Evolutionists admittedly are upset by the recent popularity of creation,
and thus have resorted to this sort of name-calling in an attempt to
undermine the credibility of some creation scientists. But when such men
as the late Wernher von Braun, the late A.E. Wilder-Smith, Walter
Lammerts, Dean Kenyon, and others like them step forward to espouse
creationism, the argument that creation scientists are nothing but
“pseudo-scientists” suddenly pales into insignificance, and easily is
seen to be devoid of any truth whatsoever.
Argument #4: The creationists’ “ulterior motive” is simply to be
able to get their own religious views taught in public schools, under
the guise of “creation science.”
Response: This is yet another of the scare tactics offered by
evolutionary humanists, and again, easily is shown to be false. Anyone
who has examined books on creation written by creationists for use in
public school classrooms quickly will notice the conspicuous absence of
any religious overtones. There is no mention of God, there are no
quotations from religious literature (including the Bible), and there
are no references to religion in general. It is going to be a bit
difficult for evolutionists to convince the public that creationists
simply want to get “religion into the public schools” when some of the
most outspoken critics of religion in the public schools (e.g.,
religions like secular humanism, etc.) are
creationists.
Argument #5: The creationists are unable to support their own
case with scientific evidence.
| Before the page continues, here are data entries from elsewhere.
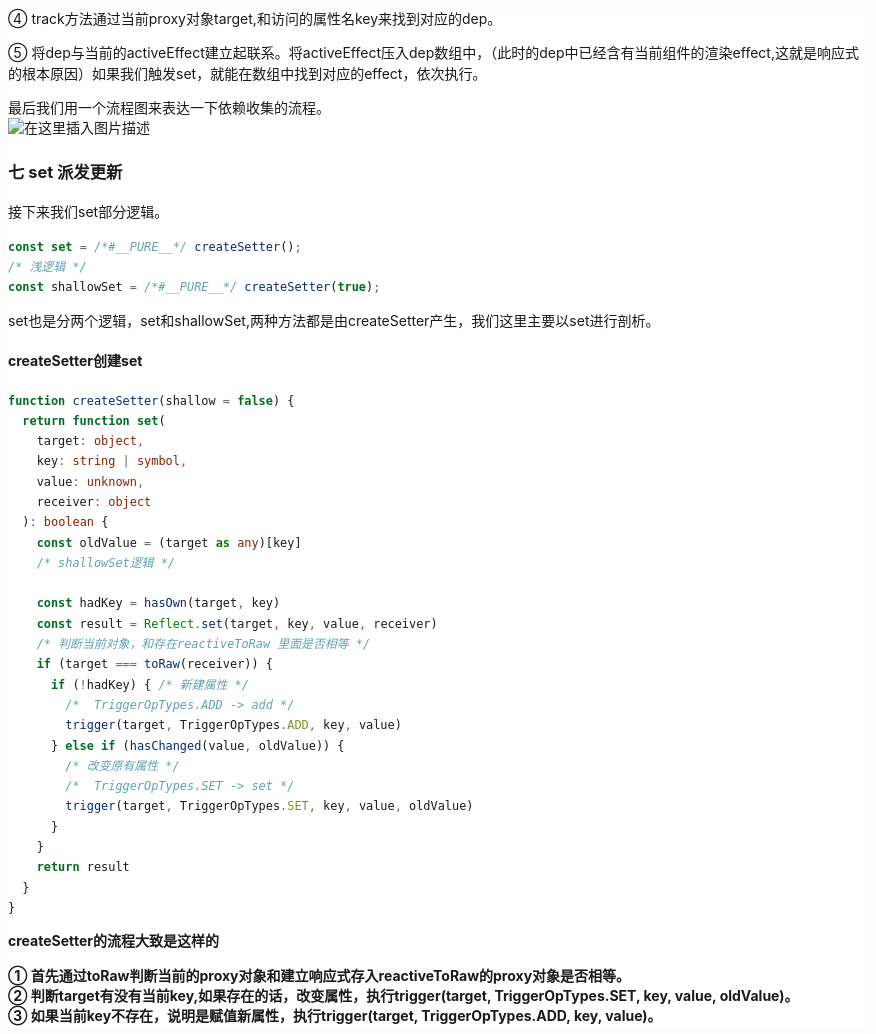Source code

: ④ track方法通过当前proxy对象target,和访问的属性名key来找到对应的dep。

⑤ 将dep与当前的activeEffect建立起联系。将activeEffect压入dep数组中，（此时的dep中已经含有当前组件的渲染effect,这就是响应式的根本原因）如果我们触发set，就能在数组中找到对应的effect，依次执行。

最后我们用一个流程图来表达一下依赖收集的流程。  
![在这里插入图片描述](https://blog-pic-1338675647.cos.ap-nanjing.myqcloud.com/blog/202504281050848.jpeg)

### 七 set 派发更新

接下来我们set部分逻辑。

```js
const set = /*#__PURE__*/ createSetter();
/* 浅逻辑 */
const shallowSet = /*#__PURE__*/ createSetter(true);
```

set也是分两个逻辑，set和shallowSet,两种方法都是由createSetter产生，我们这里主要以set进行剖析。

#### createSetter创建set

```ts
function createSetter(shallow = false) {
  return function set(
    target: object,
    key: string | symbol,
    value: unknown,
    receiver: object
  ): boolean {
    const oldValue = (target as any)[key]
    /* shallowSet逻辑 */

    const hadKey = hasOwn(target, key)
    const result = Reflect.set(target, key, value, receiver)
    /* 判断当前对象，和存在reactiveToRaw 里面是否相等 */
    if (target === toRaw(receiver)) {
      if (!hadKey) { /* 新建属性 */
        /*  TriggerOpTypes.ADD -> add */
        trigger(target, TriggerOpTypes.ADD, key, value)
      } else if (hasChanged(value, oldValue)) {
        /* 改变原有属性 */
        /*  TriggerOpTypes.SET -> set */
        trigger(target, TriggerOpTypes.SET, key, value, oldValue)
      }
    }
    return result
  }
}
```

**createSetter的流程大致是这样的**

**① 首先通过toRaw判断当前的proxy对象和建立响应式存入reactiveToRaw的proxy对象是否相等。**  
**② 判断target有没有当前key,如果存在的话，改变属性，执行trigger(target, TriggerOpTypes.SET, key, value, oldValue)。**  
**③ 如果当前key不存在，说明是赋值新属性，执行trigger(target, TriggerOpTypes.ADD, key, value)。**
All they can do is attack the
evolutionist’s case with “negative evidence.” Why don’t creationists
have any scientific evidence to support
their case?
Response: This argument is parroted carelessly by evolutionists
who ought to know better. In multiple debates with evolutionists,
creation scientists have affirmed piece after piece of
positive
evidence for the creation model. Evidences from the various fields of
science are piled one on top of the other to make the strongest possible
case for creation. In fact, entire books have been written on the
subject. Creationists continually point out to evolutionists that the
Law of Biogenesis states explicitly that life comes only from life of
its kind, and that this law is the cornerstone of all biology.
Creationists continually point out that the fossil record is replete
with gaps, and is devoid of the transitional forms that evolution must
have if it is to preserve its case. Creationists continually point out
that there are a multitude of evidences pointing to a young Earth (e.g.:
oil well fluid pressures, the helium inventory in the atmosphere,
population kinetics, the Earth’s rapid magnetic decay, polonium halos in
the “oldest” rocks, etc.) that by definition would preclude evolution.
Creationists continually point out that genetic mutations
reduce viability, rather than changing one species into another. Creationists continually point out that natural selection
preserves
the status quo and eliminates those organisms that are “changed” from
the norm. Creationists continually point out that the laws of
thermodynamics clearly indicate that the Universe: (a) could not have
created itself; and (b) is running down and becoming
less ordered, not building up and becoming
more
ordered. Creationists continually point out that the Universe is
contingent, and that contingent entities ultimately are dependent upon a
non-contingent entity—a concept that fits the creation model perfectly,
but that is something the evolution model cannot explain.
One by one the arguments of the evolutionist can be, and have been,
answered. Name-calling, special-pleading, begging the question, and
other such tactics ultimately are inadequate in responding to the
scientific evidences presented by creationists. Eventually the
subterfuge employed by evolutionists is seen to be both illogical and
meritless. The arguments offered by creationists remain unrefuted.